Likewise, families who do not fit the idealized two-parent family or the traditional one-man-plus-one-woman family unit are also accepted and affirmed in Unitarian Universalist congregations. Here the phrase “family values” means that all families who love and strengthen one another have value in their connection to one another.
Among this community of like-minded people, our children can feel acceptance and affirmation of who they are and what they believe. For some children and youth, a Unitarian Universalist congregation may be the only place where they can find this acceptance. Non-believers in particular face a world full of prejudice and isolation; as do people who identify bisexual, gay, lesbian, transgender, or questioning: Here they can be themselves without parsing their words and choosing battles.
Because of all this, it is extremely unfortunate when families seek to participate in a religious community but feel excluded in some way. Since all Unitarian Universalist congregations are different, and if your family has access to more than one church home in your area, perhaps with a little searching, you can find a better fit for your family’s needs.

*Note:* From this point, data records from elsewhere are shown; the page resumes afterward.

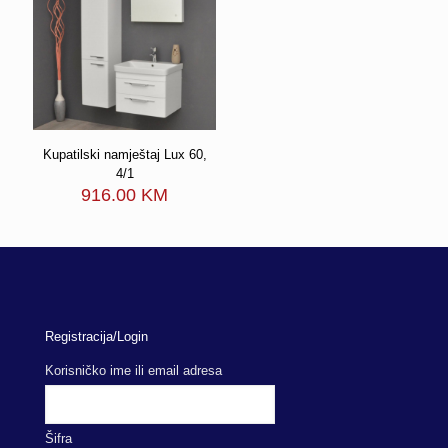
Kupatilski namještaj Lux 60,
4/1
916.00
KM
Registracija/Login
Korisničko ime ili email adresa
Šifra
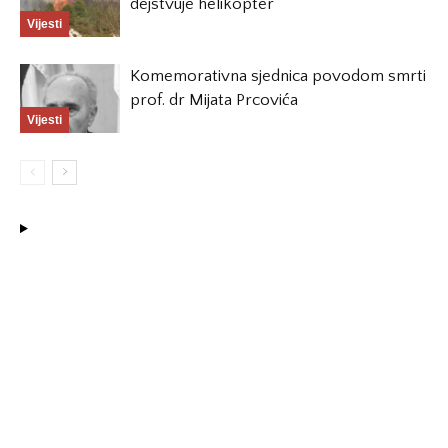
dejstvuje helikopter
Vijesti
Komemorativna sjednica povodom smrti
prof. dr Mijata Prcovića
Vijesti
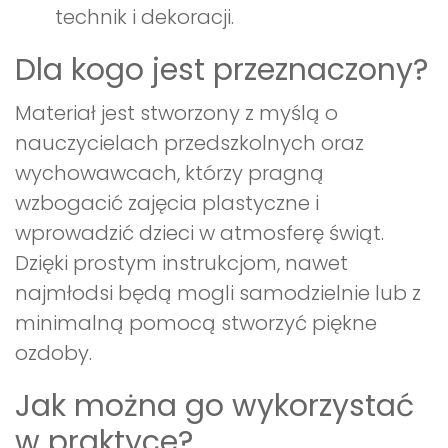
technik i dekoracji.
Dla kogo jest przeznaczony?
Materiał jest stworzony z myślą o
nauczycielach przedszkolnych oraz
wychowawcach, którzy pragną
wzbogacić zajęcia plastyczne i
wprowadzić dzieci w atmosferę świąt.
Dzięki prostym instrukcjom, nawet
najmłodsi będą mogli samodzielnie lub z
minimalną pomocą stworzyć piękne
ozdoby.
Jak można go wykorzystać
w praktyce?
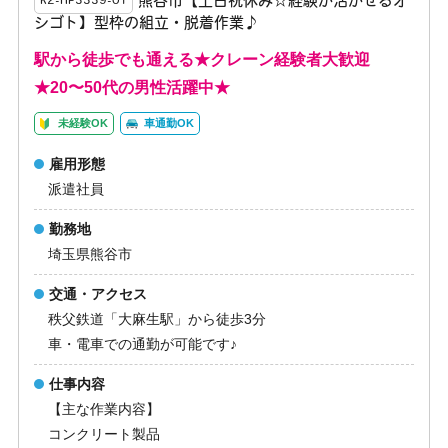
熊谷市【土日祝休み☆経験が活かせるオ
K2-HP3339-01
シゴト】型枠の組立・脱着作業♪
駅から徒歩でも通える★クレーン経験者大歓迎
★20〜50代の男性活躍中★
未経験OK
車通勤OK
雇用形態
派遣社員
勤務地
埼玉県熊谷市
交通・アクセス
秩父鉄道「大麻生駅」から徒歩3分
車・電車での通勤が可能です♪
仕事内容
【主な作業内容】
コンクリート製品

If not, then it may be up to you to get involved and do what you can to make the community near you into one that you can feel comfortable being a part of. Healthy congregations—and Unitarian Universalist congregations in particular—are not made merely by effective professional leaders. It is the active involvement of the individuals at the heart of the community that make it the special place that it is.
Several years ago, when my middle school–aged daughter balked at attending church, I felt a great deal of dismay. Just when she needed her church community the most, it that seemed she didn’t have a place to feel at home. However, after talking with another parent whose same-aged daughter was not attending, we discovered that they felt uncomfortable participating in the youth group, which was dominated by older high school–aged youth. We joined together with a third parent whose daughter had also stopped attending and offered to lead a middle school youth group program with curriculum on Sunday mornings and periodic social events such as movie nights.
The three girls who started the group bonded and have moved on to be a part of what is now the senior high youth group, a larger and yet still tightly knit group. It would have been easy to just dismiss it all and say the church had nothing to offer our girls. But we wanted something more for them, and we made it happen. At times like these, it may be necessary for us to step forward and, as Gandhi so gallantly taught, be the change we want to see happen.
For simply being part of a religious community that encourages curiosity and invites an ongoing quest for deeper understanding offers our children and youth an atmosphere to thrive and develop themselves in faith and spirituality.